I met with the palliative care counselor this evening and she pointed out, correctly, that what I have is trauma. Those three weeks of intense, unexpected, debilitating pain and fear became trauma. And I am having a trauma response when I consider when and what my next treatment will be, and when I wonder how my body will react this third time. It is not that I am crazy. It's simply that I'm afraid of the unknown, especially because I now have a level of how bad the unknown can get. Of course, I don't want to go back there.


Honestly, I feel like I completely lost three weeks of my life. I feel like it was my birthday, then I sang a concert at church, then all of a sudden it was November 18. Everything in the middle is an uncomfortable blur. I don't remember Halloween. I don't remember how many days I even got out of bed. I don't remember how I even updated this blog between hospital visits. I only remember visions of running to the bathroom, laying in the tub, lying on the floor under a blanket because I couldn't get up or move. I am only 38 years old and I don't want holes in my memory.
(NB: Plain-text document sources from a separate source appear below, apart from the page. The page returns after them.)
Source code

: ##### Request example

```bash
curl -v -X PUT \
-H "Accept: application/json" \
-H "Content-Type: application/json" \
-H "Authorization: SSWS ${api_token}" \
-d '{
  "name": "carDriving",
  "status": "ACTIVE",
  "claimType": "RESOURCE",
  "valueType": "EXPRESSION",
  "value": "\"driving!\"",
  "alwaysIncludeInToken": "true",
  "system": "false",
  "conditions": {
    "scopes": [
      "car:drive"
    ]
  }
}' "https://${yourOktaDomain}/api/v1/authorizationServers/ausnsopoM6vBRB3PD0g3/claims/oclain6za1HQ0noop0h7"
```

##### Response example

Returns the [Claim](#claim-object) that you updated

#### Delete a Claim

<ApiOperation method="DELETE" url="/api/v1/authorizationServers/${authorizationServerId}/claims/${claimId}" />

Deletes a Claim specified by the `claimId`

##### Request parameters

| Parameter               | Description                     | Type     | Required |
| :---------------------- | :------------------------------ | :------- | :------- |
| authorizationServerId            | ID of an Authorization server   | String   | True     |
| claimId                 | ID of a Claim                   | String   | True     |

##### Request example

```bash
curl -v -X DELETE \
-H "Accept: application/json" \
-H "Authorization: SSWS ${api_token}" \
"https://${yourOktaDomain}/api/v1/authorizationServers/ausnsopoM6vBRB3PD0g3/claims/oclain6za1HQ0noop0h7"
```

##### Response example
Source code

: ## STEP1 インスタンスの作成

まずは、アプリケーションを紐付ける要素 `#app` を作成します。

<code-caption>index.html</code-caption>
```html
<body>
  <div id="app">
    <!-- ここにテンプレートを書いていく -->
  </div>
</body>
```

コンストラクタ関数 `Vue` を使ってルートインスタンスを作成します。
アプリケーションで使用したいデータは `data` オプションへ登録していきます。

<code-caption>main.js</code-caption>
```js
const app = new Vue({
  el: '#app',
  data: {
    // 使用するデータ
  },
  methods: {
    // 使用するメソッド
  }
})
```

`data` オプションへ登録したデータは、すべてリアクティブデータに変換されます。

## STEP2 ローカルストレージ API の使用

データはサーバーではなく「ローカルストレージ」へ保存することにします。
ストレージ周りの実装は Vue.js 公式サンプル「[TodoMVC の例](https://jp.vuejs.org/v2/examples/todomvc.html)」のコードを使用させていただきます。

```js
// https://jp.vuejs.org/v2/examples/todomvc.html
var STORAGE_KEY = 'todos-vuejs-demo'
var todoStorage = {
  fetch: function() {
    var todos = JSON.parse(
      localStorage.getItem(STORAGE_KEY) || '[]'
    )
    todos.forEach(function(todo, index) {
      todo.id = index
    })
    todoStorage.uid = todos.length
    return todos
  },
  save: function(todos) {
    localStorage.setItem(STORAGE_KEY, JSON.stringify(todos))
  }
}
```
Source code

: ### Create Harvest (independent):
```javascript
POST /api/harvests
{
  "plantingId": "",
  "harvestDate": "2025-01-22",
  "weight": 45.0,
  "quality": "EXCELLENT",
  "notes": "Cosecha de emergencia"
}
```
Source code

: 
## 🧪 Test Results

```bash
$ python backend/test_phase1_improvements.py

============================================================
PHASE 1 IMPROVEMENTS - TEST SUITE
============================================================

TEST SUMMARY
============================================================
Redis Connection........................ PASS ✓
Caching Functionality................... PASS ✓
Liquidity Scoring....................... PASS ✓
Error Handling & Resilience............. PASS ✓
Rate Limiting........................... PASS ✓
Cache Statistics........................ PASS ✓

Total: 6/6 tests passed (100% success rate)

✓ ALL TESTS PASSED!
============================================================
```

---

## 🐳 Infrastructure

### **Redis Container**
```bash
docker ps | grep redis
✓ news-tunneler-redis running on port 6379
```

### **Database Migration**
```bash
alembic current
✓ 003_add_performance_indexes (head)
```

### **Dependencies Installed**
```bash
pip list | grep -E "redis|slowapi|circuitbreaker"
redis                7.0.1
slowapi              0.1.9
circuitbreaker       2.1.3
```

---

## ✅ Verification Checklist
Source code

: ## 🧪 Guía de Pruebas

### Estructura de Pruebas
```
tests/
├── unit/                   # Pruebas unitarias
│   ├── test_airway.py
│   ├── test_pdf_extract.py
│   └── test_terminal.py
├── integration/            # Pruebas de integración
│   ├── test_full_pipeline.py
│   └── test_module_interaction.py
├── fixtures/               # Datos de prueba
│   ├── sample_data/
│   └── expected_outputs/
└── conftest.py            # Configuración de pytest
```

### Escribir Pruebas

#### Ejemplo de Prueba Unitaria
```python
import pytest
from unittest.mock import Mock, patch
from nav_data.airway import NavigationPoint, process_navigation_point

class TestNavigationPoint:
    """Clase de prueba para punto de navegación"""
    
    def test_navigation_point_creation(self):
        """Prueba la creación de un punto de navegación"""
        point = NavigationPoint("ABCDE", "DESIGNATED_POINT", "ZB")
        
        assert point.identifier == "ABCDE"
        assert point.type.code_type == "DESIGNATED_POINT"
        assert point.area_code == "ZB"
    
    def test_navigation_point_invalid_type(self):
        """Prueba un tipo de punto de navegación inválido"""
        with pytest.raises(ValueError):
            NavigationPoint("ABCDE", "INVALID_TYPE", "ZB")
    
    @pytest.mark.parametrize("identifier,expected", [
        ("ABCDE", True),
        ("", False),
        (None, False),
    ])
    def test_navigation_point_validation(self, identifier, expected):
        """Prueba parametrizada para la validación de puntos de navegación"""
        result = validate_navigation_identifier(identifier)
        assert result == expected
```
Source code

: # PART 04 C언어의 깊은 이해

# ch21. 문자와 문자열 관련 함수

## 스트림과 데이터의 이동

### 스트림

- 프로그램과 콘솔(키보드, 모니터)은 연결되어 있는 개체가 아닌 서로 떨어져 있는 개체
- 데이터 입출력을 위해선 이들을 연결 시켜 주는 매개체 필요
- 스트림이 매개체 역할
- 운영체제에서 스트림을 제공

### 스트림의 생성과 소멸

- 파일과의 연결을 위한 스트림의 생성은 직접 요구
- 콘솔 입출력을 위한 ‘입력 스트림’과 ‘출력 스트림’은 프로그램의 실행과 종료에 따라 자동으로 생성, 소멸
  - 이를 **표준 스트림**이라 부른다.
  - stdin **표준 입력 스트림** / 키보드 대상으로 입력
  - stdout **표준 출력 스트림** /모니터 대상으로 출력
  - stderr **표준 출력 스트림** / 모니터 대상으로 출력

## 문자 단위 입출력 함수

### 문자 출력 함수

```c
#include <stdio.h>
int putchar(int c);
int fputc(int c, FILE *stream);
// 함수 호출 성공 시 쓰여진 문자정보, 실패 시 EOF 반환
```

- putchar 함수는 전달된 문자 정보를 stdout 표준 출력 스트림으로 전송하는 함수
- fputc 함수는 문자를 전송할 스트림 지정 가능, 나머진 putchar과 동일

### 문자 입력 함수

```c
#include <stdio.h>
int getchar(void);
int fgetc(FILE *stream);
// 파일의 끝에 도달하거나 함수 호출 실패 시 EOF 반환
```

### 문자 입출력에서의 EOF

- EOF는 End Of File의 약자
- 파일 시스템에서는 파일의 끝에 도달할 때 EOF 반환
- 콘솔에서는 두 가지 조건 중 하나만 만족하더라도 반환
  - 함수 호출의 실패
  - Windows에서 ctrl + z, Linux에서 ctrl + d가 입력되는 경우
The palliative care counselor gave me some very good homework to help me manage my fears and my emotions so that I can stay strong for what's to come. I am writing them here to keep me honest:

  1. A comfort object. She said it can be a blanket, stuffed animal, a rock, a piece of jewelry, a trinket, anything. I will likely find my smooth labradorite pocket rock because when I hold it in my pocket it stays warm and smooth and helps ground me. Either that or the orange cat stuffed animal Isaac got me from the hospital gift shop. I am not embarrassed to be a grown woman with a comfort object. I am dealing with a lot of shit.

  2. A mantra to repeat to myself daily. On the many panicked drives down to the cancer center that poor Isaac had to do with me slumped down in the passenger seat with the blue hospital-issue barf bag in my lap, I would whisper to myself "I'm okay, I'm okay, I'm going to be okay, I can do this, I've done it before" and it was the stream-of-consciousness self-talk I would give myself on long runs when I needed a boost. But I'm considering amending it to something that I feel will be more powerful when needed: "I can do this. I can do hard things. I can do things even when they are scary."

  3. I forget what she called the last thing but essentially it's mental imagery. She recommended connecting with a comforting memory of something I love to do, someplace that brings me incredible peace, and taking that walk or reliving the moment in my mind. I am thinking of building out three solid peaceful and empowering memories to relive each day to keep my soul happy. One is running the rail trails near my house, where everything smells green and beautiful. Another is an outdoor performance I sang last summer behind a library where I felt I nailed the song and I had never felt more in control of a performance. The final is laying on the couch in my parents' house in the dark living room lit only by the Christmas tree, both my parents wrapping presents or snoozing in the other room and the old holiday classics playing on the stereo. I believe these three peaceful memories will help ground my mind in happiness when I feel I'm straying too far into fear.

It's been a tougher experience than I thought it would be if I'm being honest. I didn't expect so much change in my body. When I look in the mirror I see someone sick. Pale and washed-out sunken eyes. I feel like my face shape has shifted. Worse yet, I am having trouble singing, and I'm not sure how much of that is due to the fact that I'm coming off 3 weeks of the sickest I've ever been, or if the medications are taking a toll on my vocal production. I'm trying to practice and stay positive. I will relearn what I must.


The palliative care counselor told me that she saw in me a very positive and optimistic person. I think she can see my mother. I don't think that's me at all. But I guess it is because even though I am dealing with a lot of shit here, I refuse to believe that cancer is anything but a temporary pain in my ass. I will beat it. I will beat it because I can do hard things. I can do things even when they are scary.